In der aktuellen Migrationsdebatte wird allseits eine schnelle Lösung zur Reduzierung der Zuwanderungszahlen gefordert. Zuletzt hatte auch Bundeskanzler Olaf Scholz mit markigen Worten Abschiebungen „im großen Stil“ in Aussicht gestellt. Dabei helfen sollen insbesondere neue Migrationsabkommen mit Transit- und Herkunftsstaaten. Das im Juli dieses Jahres beschlossene Abkommen zwischen der EU und Tunesien gilt vielen als Modell für die Zukunft. Doch ist es das wirklich?
Statt Vorbild zu sein, treibt das Abkommen zwischen der EU und Tunesien eine Art von Migrationspartnerschaft auf die Spitze, die diesen Namen nicht verdient. In einer gemeinsam von Misereor und Brot für die Welt veröffentlichten Studie zur Migrationspartnerschaft mit Tunesien zeigen die Organisationen, dass das jüngste Abkommen tatsächlich mehr Probleme schafft als löst.
Vergangene Investitionen in den Grenzschutz haben die Zahl der gefährlichen Überfahrten nicht reduzieren können.
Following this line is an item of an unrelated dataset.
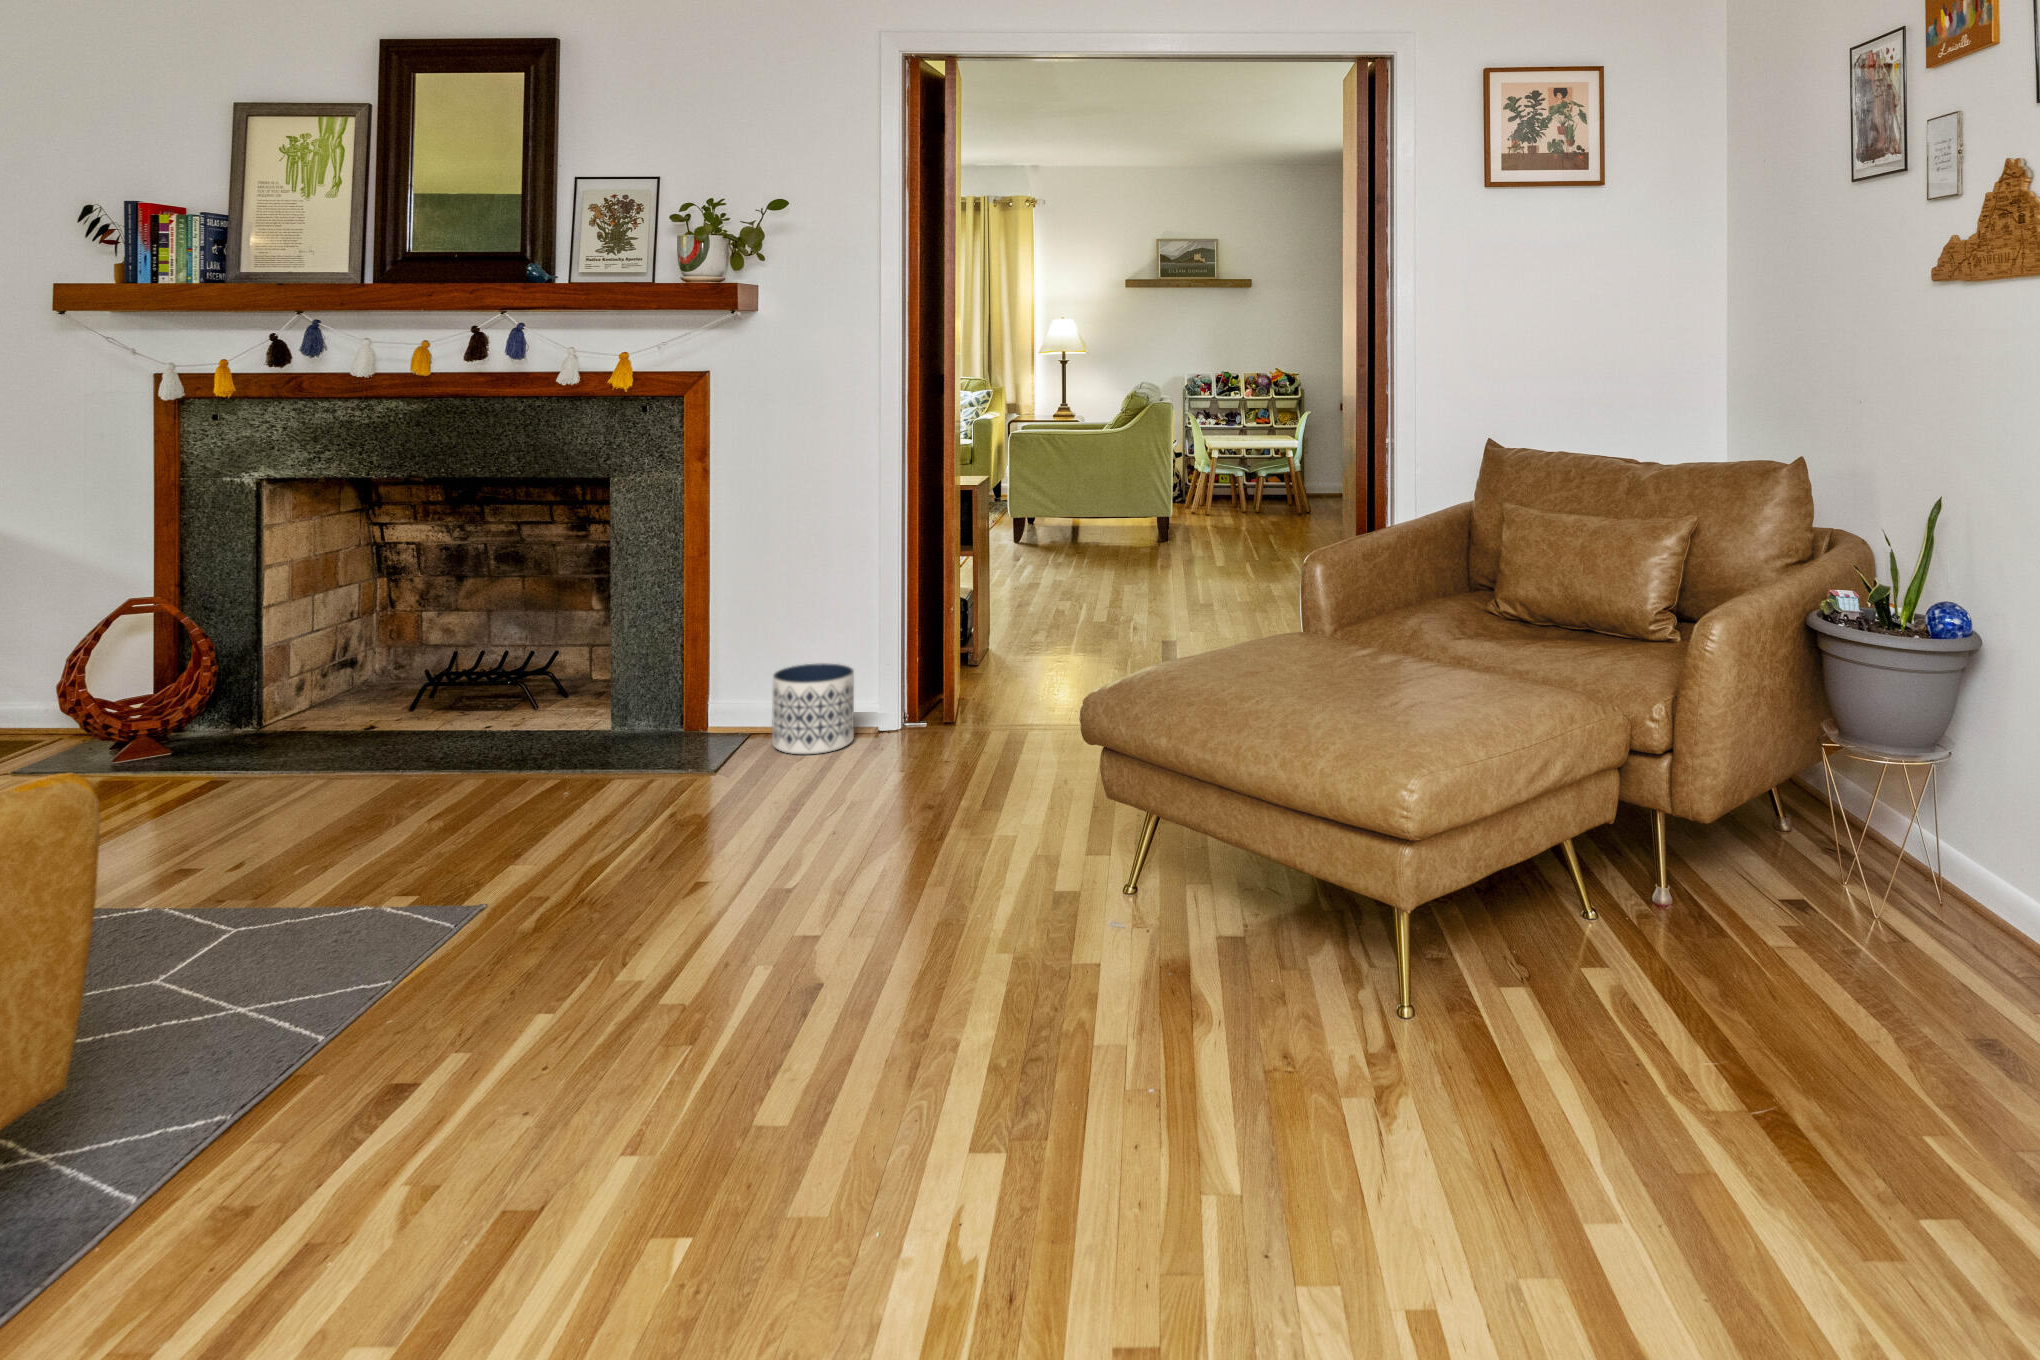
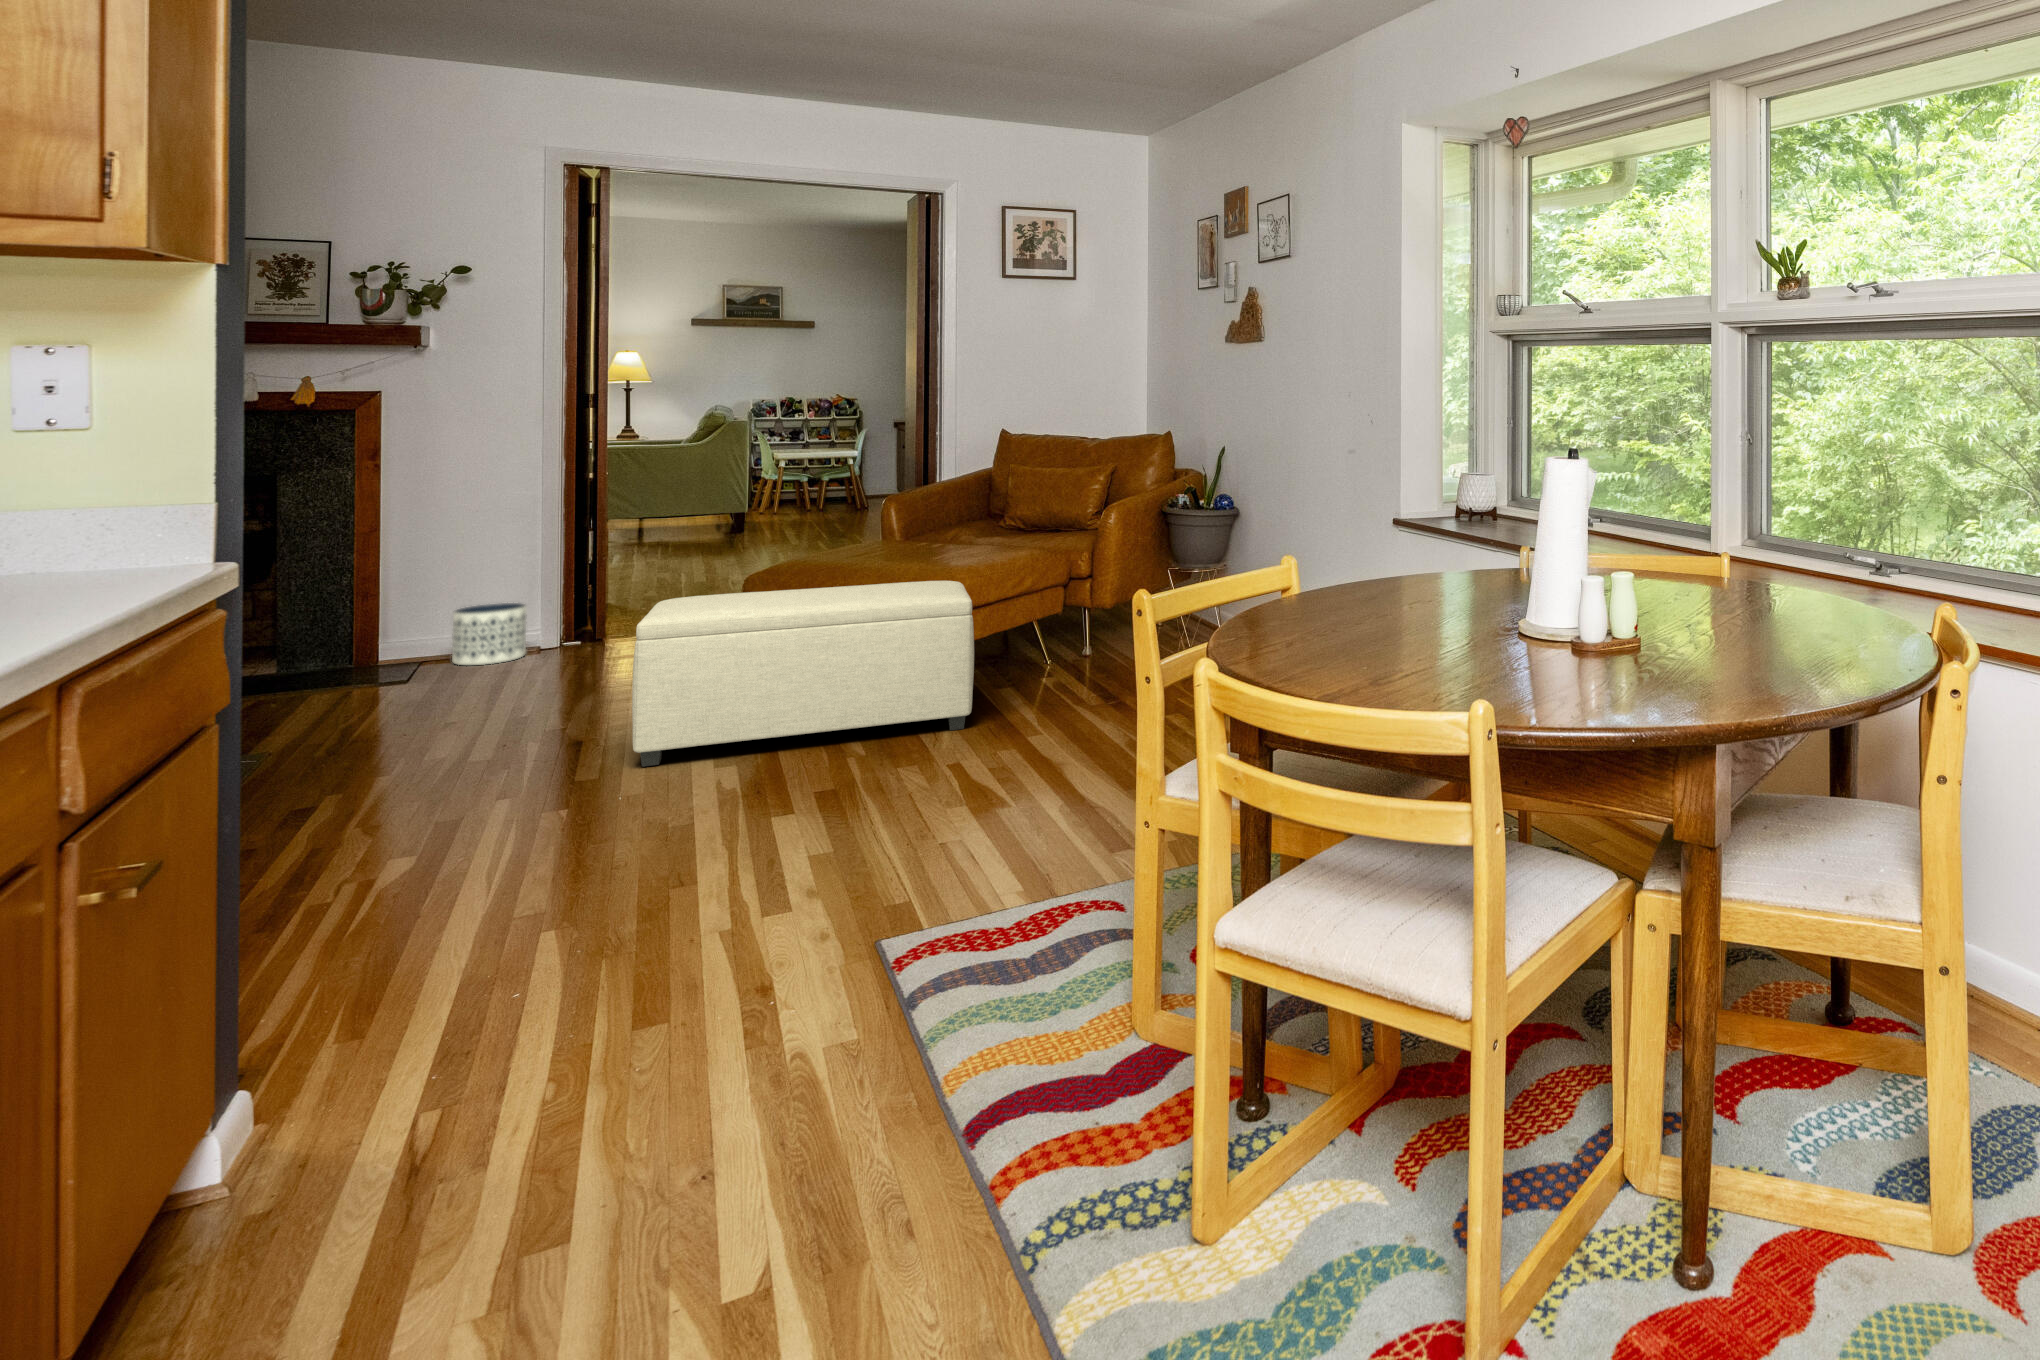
ottoman: none [780,790,1465,1244] -> present [632,581,974,767]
Stattdessen legitimiert die diplomatische und finanzielle Aufwartung den autoritären Regierungsstil der tunesischen Regierung. Gleichzeitig verschlechtert sie dadurch die Situation der demokratischen Zivilgesellschaft und der Migrant*innen vor Ort. Dass die autoritäre Führung in Tunis kein verlässlicher Partner ist, hat auch die EU selbst feststellen müssen. Nachdem zunächst einer Delegation aus EU-Parlamentariern die Einreise verwehrt wurde, ist auch die erste Tranche an versprochenen Geldern von der tunesischen Regierung zurücküberwiesen worden.
In zwei begleitenden Blogposts argumentiert Lucas Rasche für Misereor deshalb, dass Deutschland und die EU mit derartigen Abkommen die eigene Glaubwürdigkeit und Durchsetzungsfähigkeit rechtlicher Standards zum Flüchtlingsschutz auf internationalem Parkett schwächen. Andreas Grünewald schreibt bei Brot für die Welt ergänzend, dass die Debatte über Migrationsabkommen in Zukunft grundsätzlich neu geführt werden müsse.